Fill clean, dry and preferably dark glass bottles with a good seal with your herbs and cover with the oil. Seal them nice and tight and store in a cool dark place for 3 to 4 weeks. Remember to label with the date and type of herb or mixture.

Try some thyme, oregano and two sage leaves, with a clove of garlic in some quality olive oil.

Infused oils typically last for 3 to 4 months.

Preserve herbs by making butters and pesto’s.

For a great pesto mix and blend together herbs, garlic, pine nuts and extra virgin olive oil season to taste with salt and pepper and enjoy. Pesto’s can also be frozen for later use making them a terrific way of storing summer herbs.

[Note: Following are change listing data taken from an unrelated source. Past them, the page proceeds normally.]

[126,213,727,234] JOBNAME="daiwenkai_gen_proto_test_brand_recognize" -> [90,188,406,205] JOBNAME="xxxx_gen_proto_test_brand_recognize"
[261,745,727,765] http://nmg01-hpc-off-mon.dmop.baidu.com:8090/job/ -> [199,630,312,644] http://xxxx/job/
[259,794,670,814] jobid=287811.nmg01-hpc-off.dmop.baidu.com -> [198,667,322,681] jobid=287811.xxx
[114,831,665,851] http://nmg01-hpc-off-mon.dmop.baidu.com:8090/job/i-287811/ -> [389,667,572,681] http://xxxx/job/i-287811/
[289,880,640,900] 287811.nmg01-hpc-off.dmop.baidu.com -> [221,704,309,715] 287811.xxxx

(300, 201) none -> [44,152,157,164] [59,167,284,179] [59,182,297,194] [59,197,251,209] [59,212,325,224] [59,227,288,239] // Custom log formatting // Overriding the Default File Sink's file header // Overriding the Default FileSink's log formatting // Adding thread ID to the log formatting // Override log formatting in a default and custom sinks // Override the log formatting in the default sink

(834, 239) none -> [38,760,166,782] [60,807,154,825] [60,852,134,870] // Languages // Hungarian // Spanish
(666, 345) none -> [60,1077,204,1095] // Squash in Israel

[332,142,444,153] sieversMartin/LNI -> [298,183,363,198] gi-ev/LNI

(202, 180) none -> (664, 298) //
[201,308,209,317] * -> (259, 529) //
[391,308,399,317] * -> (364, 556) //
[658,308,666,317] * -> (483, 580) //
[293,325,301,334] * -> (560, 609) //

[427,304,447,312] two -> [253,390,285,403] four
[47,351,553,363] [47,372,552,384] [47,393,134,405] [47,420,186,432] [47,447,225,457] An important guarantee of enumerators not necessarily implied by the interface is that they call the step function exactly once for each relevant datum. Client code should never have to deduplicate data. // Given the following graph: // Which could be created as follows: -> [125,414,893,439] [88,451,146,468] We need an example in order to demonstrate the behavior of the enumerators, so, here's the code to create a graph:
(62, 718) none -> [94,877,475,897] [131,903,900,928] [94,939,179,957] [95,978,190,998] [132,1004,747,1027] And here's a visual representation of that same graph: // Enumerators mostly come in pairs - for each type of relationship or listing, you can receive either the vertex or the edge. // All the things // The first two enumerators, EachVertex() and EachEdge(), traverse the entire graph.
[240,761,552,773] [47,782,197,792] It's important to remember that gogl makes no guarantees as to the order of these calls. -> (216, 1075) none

Flavoured butters are other great way to save some herbs. Mince together 1-part herbs to 2 parts softened butter, shape into a log or store in a freezer friendly container. Use slices of flavoured butter to melt over vegetables and meats or use to sauté in recipes for the taste of summer all winter long. Herb flavoured butters can easily be frozen and stored.

So, when the season comes to an end and its time to great your lushes overgrown summer herbs, remember there are many ways to make sure you enjoy the flavours of summer throughout the year. Preserving herbs can be easy and fun. Self-preserved herbs are always an exiting talking point at social gatherings and mealtimes and help you make the most of your garden throughout the year.